Бедный Макс!.. Лучшее, что во мне есть, находится теперь в заговоре против него. Позавчера мы уезжали на рассвете, и. едва оказавшись в вагоне, я попыталась снова погрузиться в сон, обрывочный сон, прерываемый двадцать раз, как вдруг солёное дыхание, запах свежих водорослей вновь заставил меня раскрыть глаза: море! Море! Оно было рядом, раскинулось вдоль поезда, вернулось, когда я о нём уже и не думала. В семь утра солнце стояло ещё очень низко и не проникало в море, а лишь ласкало его, скользя лучами по его глади, – море как бы не желало пока отдаваться солнцу, ещё толком не пробудилось и сохранило ночную окраску, оно лежало передо мной чернильно-синее с белыми барашками…

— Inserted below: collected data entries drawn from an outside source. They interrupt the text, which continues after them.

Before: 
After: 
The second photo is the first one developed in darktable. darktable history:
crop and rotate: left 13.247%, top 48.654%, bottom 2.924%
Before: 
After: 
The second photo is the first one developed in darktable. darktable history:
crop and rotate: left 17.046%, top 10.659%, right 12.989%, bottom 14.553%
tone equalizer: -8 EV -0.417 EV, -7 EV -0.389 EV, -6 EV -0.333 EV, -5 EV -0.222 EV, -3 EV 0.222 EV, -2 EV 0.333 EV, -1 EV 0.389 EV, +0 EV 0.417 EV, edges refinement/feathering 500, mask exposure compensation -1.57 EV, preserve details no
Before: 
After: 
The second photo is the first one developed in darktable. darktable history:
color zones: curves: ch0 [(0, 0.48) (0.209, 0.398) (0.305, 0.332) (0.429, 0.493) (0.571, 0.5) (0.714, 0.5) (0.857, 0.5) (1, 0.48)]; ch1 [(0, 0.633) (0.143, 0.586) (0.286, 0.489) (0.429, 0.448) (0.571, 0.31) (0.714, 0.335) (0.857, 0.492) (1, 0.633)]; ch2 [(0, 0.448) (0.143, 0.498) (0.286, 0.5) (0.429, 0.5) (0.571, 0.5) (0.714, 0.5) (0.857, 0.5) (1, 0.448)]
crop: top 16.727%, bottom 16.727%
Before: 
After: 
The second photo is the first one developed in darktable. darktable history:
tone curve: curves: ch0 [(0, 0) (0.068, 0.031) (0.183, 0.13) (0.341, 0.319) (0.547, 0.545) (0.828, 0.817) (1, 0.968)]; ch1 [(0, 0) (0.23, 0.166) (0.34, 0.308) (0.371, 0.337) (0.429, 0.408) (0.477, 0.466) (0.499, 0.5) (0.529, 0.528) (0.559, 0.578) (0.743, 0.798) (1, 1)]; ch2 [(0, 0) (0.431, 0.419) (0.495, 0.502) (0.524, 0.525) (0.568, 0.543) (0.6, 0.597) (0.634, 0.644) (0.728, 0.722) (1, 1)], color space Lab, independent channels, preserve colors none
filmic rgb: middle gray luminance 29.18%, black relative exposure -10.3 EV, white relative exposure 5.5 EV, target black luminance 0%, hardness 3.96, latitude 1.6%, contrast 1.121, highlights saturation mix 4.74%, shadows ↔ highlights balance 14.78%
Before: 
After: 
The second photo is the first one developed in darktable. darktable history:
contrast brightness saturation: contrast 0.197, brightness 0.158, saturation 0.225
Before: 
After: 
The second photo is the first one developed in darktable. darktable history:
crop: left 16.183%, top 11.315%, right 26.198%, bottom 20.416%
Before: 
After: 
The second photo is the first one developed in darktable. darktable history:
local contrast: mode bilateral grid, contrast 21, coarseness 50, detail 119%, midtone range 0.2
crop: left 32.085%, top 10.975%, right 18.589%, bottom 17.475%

Поезд проносился мимо солеварен, окружённых, словно сверкающими газонами, прямоугольными россыпями соли, мимо белых, как соль, спящих вилл, с садами, где растут тёмные лавры, сирень, иудины деревья… Убаюканная поездом, я, как и море, впала в дрёму, и мне казалось, что я несусь над водой в резком полёте ласточки и касаюсь крылом прибрежных волн. Я наслаждалась одним из тех удивительных мгновений, которые знакомы потерявшим сознание больным, когда вспыхнувшее вдруг воспоминание, образ, имя возвращают их к обычной жизни, делают такими, какими они были накануне болезни и во все предыдущие дни… За эти месяцы я впервые забыла о Максе. Да, я о нём забыла, словно никогда не знала ни его взгляда, ни ласковости его губ, я его забыла, словно нет в моей жизни более настоятельной задачи, чем искать слова, чтобы суметь наиболее точно выразить желтизну яркого солнца, синеву спокойного моря и режущее глаз сверканье высохшей соли, будто белого гагата… Да, забыла его, словно самым неотложным делом было для меня охватить взглядом все чудеса мира.